Great questions are the beginning of great conversations. When you approach your child’s situation with an open and curious mind you can ask questions that will help you to gain insight to what’s underneath her struggles and how to get to the heart of the situation. Some great open-ended questions to ask are:
- What bothered you most about what happened?
- How did it feel when that happened? How do you think they may have been feeling?
- If you could go back and have a ‘do-over’ what would you do differently?
4. Invite problem-solving.
Far and away the best thing you can do as a parent when helping your child solve friendship problems is to give your child the skills to initiate and engage in active problem-solving. Working through our emotions is key, but we also don’t want to stay stuck in the land of ‘the feels’ forever.

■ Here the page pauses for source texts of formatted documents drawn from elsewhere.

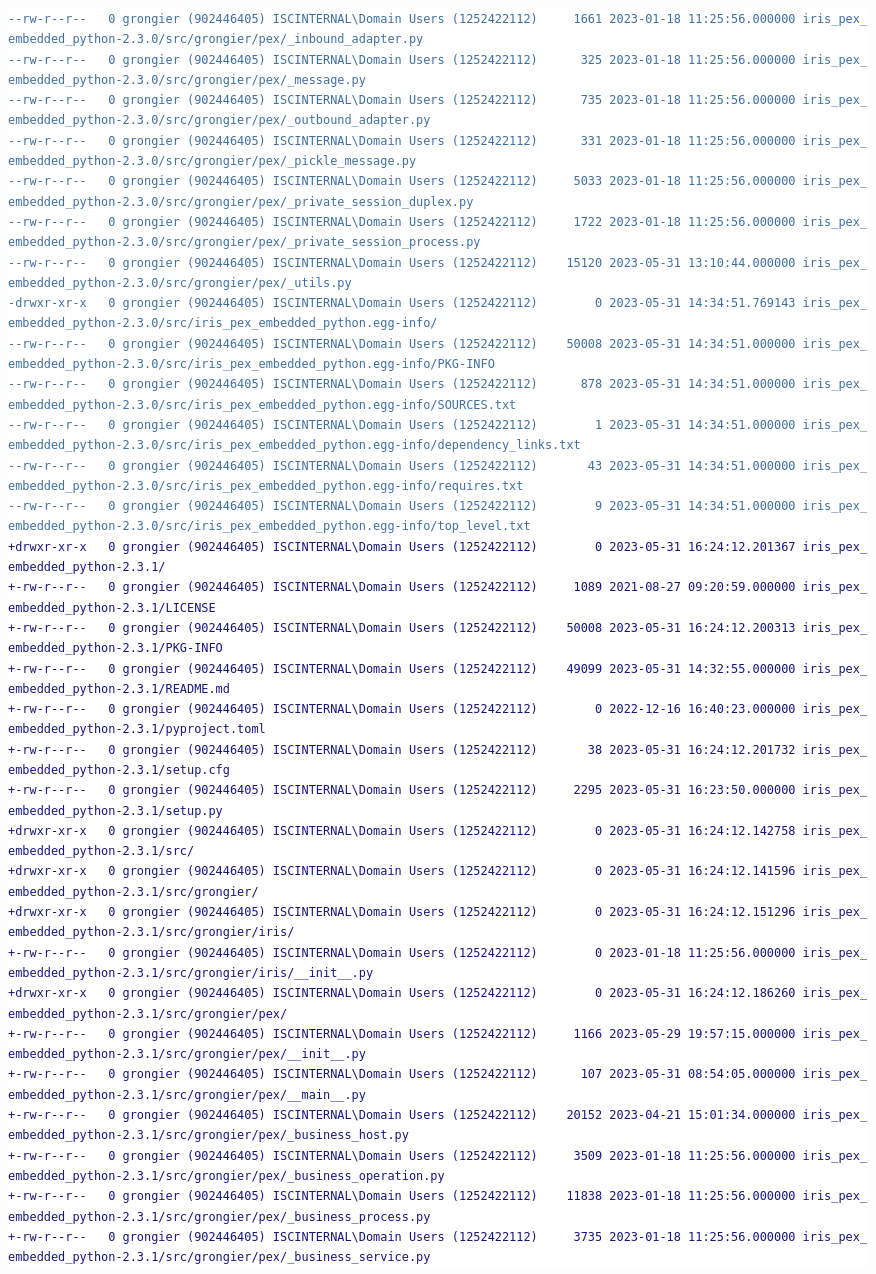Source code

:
 ```diff
--rw-r--r--   0 grongier (902446405) ISCINTERNAL\Domain Users (1252422112)     1661 2023-01-18 11:25:56.000000 iris_pex_embedded_python-2.3.0/src/grongier/pex/_inbound_adapter.py
--rw-r--r--   0 grongier (902446405) ISCINTERNAL\Domain Users (1252422112)      325 2023-01-18 11:25:56.000000 iris_pex_embedded_python-2.3.0/src/grongier/pex/_message.py
--rw-r--r--   0 grongier (902446405) ISCINTERNAL\Domain Users (1252422112)      735 2023-01-18 11:25:56.000000 iris_pex_embedded_python-2.3.0/src/grongier/pex/_outbound_adapter.py
--rw-r--r--   0 grongier (902446405) ISCINTERNAL\Domain Users (1252422112)      331 2023-01-18 11:25:56.000000 iris_pex_embedded_python-2.3.0/src/grongier/pex/_pickle_message.py
--rw-r--r--   0 grongier (902446405) ISCINTERNAL\Domain Users (1252422112)     5033 2023-01-18 11:25:56.000000 iris_pex_embedded_python-2.3.0/src/grongier/pex/_private_session_duplex.py
--rw-r--r--   0 grongier (902446405) ISCINTERNAL\Domain Users (1252422112)     1722 2023-01-18 11:25:56.000000 iris_pex_embedded_python-2.3.0/src/grongier/pex/_private_session_process.py
--rw-r--r--   0 grongier (902446405) ISCINTERNAL\Domain Users (1252422112)    15120 2023-05-31 13:10:44.000000 iris_pex_embedded_python-2.3.0/src/grongier/pex/_utils.py
-drwxr-xr-x   0 grongier (902446405) ISCINTERNAL\Domain Users (1252422112)        0 2023-05-31 14:34:51.769143 iris_pex_embedded_python-2.3.0/src/iris_pex_embedded_python.egg-info/
--rw-r--r--   0 grongier (902446405) ISCINTERNAL\Domain Users (1252422112)    50008 2023-05-31 14:34:51.000000 iris_pex_embedded_python-2.3.0/src/iris_pex_embedded_python.egg-info/PKG-INFO
--rw-r--r--   0 grongier (902446405) ISCINTERNAL\Domain Users (1252422112)      878 2023-05-31 14:34:51.000000 iris_pex_embedded_python-2.3.0/src/iris_pex_embedded_python.egg-info/SOURCES.txt
--rw-r--r--   0 grongier (902446405) ISCINTERNAL\Domain Users (1252422112)        1 2023-05-31 14:34:51.000000 iris_pex_embedded_python-2.3.0/src/iris_pex_embedded_python.egg-info/dependency_links.txt
--rw-r--r--   0 grongier (902446405) ISCINTERNAL\Domain Users (1252422112)       43 2023-05-31 14:34:51.000000 iris_pex_embedded_python-2.3.0/src/iris_pex_embedded_python.egg-info/requires.txt
--rw-r--r--   0 grongier (902446405) ISCINTERNAL\Domain Users (1252422112)        9 2023-05-31 14:34:51.000000 iris_pex_embedded_python-2.3.0/src/iris_pex_embedded_python.egg-info/top_level.txt
+drwxr-xr-x   0 grongier (902446405) ISCINTERNAL\Domain Users (1252422112)        0 2023-05-31 16:24:12.201367 iris_pex_embedded_python-2.3.1/
+-rw-r--r--   0 grongier (902446405) ISCINTERNAL\Domain Users (1252422112)     1089 2021-08-27 09:20:59.000000 iris_pex_embedded_python-2.3.1/LICENSE
+-rw-r--r--   0 grongier (902446405) ISCINTERNAL\Domain Users (1252422112)    50008 2023-05-31 16:24:12.200313 iris_pex_embedded_python-2.3.1/PKG-INFO
+-rw-r--r--   0 grongier (902446405) ISCINTERNAL\Domain Users (1252422112)    49099 2023-05-31 14:32:55.000000 iris_pex_embedded_python-2.3.1/README.md
+-rw-r--r--   0 grongier (902446405) ISCINTERNAL\Domain Users (1252422112)        0 2022-12-16 16:40:23.000000 iris_pex_embedded_python-2.3.1/pyproject.toml
+-rw-r--r--   0 grongier (902446405) ISCINTERNAL\Domain Users (1252422112)       38 2023-05-31 16:24:12.201732 iris_pex_embedded_python-2.3.1/setup.cfg
+-rw-r--r--   0 grongier (902446405) ISCINTERNAL\Domain Users (1252422112)     2295 2023-05-31 16:23:50.000000 iris_pex_embedded_python-2.3.1/setup.py
+drwxr-xr-x   0 grongier (902446405) ISCINTERNAL\Domain Users (1252422112)        0 2023-05-31 16:24:12.142758 iris_pex_embedded_python-2.3.1/src/
+drwxr-xr-x   0 grongier (902446405) ISCINTERNAL\Domain Users (1252422112)        0 2023-05-31 16:24:12.141596 iris_pex_embedded_python-2.3.1/src/grongier/
+drwxr-xr-x   0 grongier (902446405) ISCINTERNAL\Domain Users (1252422112)        0 2023-05-31 16:24:12.151296 iris_pex_embedded_python-2.3.1/src/grongier/iris/
+-rw-r--r--   0 grongier (902446405) ISCINTERNAL\Domain Users (1252422112)        0 2023-01-18 11:25:56.000000 iris_pex_embedded_python-2.3.1/src/grongier/iris/__init__.py
+drwxr-xr-x   0 grongier (902446405) ISCINTERNAL\Domain Users (1252422112)        0 2023-05-31 16:24:12.186260 iris_pex_embedded_python-2.3.1/src/grongier/pex/
+-rw-r--r--   0 grongier (902446405) ISCINTERNAL\Domain Users (1252422112)     1166 2023-05-29 19:57:15.000000 iris_pex_embedded_python-2.3.1/src/grongier/pex/__init__.py
+-rw-r--r--   0 grongier (902446405) ISCINTERNAL\Domain Users (1252422112)      107 2023-05-31 08:54:05.000000 iris_pex_embedded_python-2.3.1/src/grongier/pex/__main__.py
+-rw-r--r--   0 grongier (902446405) ISCINTERNAL\Domain Users (1252422112)    20152 2023-04-21 15:01:34.000000 iris_pex_embedded_python-2.3.1/src/grongier/pex/_business_host.py
+-rw-r--r--   0 grongier (902446405) ISCINTERNAL\Domain Users (1252422112)     3509 2023-01-18 11:25:56.000000 iris_pex_embedded_python-2.3.1/src/grongier/pex/_business_operation.py
+-rw-r--r--   0 grongier (902446405) ISCINTERNAL\Domain Users (1252422112)    11838 2023-01-18 11:25:56.000000 iris_pex_embedded_python-2.3.1/src/grongier/pex/_business_process.py
+-rw-r--r--   0 grongier (902446405) ISCINTERNAL\Domain Users (1252422112)     3735 2023-01-18 11:25:56.000000 iris_pex_embedded_python-2.3.1/src/grongier/pex/_business_service.py
```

By initiating a conversation on how your child wants to move forward gets them to critically think about what might make things less stressful next time their friend leaves them out or takes something without asking.
5. Offer insights.
Someday, my honest hope is that communication and problem-solving skills are universally taught in schools (shocking coming from a therapist I know). How can we be shocked to see children as young as preschoolers engaging in relational aggression when we don’t give our kids the framework they need to solve friendship problems?
Your kids love hearing stories about you versus getting lectured. Discuss a time you had to work something out with a co-worker or sibling and the related challenges/successes that followed. A great mini-framework to offer your child covers basic communication and conflict resolution skills:
- It’s ok to take time to cool down. It’s not always possible to work through everything in that very moment. Taking a break for emotions to settle can be a wise choice.
- The power of ‘I statements’. When things get heated with a friend let your child know it will be much more effective to express how he is feeling as opposed to accusatory statements that lead with ‘You’. For example, “I feel left out when you don’t ask me to play tag”.
- We respect our friends by listening. Ask your child how they feel when they are listened to vs when they are ignored, which will drive home the importance of offering that same respect to their friends.
- Team up to work it out. Remind your child her and her friend are on the same team. When each is able to listen, empathize and express their emotions working out a compromise will usually follow.
6. Trust your child.
Despite any uncomfortable feelings you may have regarding your child’s peer conflicts, it’s essential you step back and allow your child the time and space to proceed as they wish with their peer relationships.
My daughter continued to talk about Annie and their severed friendship for weeks. I had listened, empathized and offered feedback but my daughter still didn’t have the confidence to approach her old friend.
Then one day after school she got into the van and nonchalantly mentioned, “oh mom I played with Annie in gym, we talked about it and now we’re friends again.” It certainly wasn’t on my timetable (Annie’s family are good family friends of ours), but she did put into place the important concepts we talked about when she was fully ready.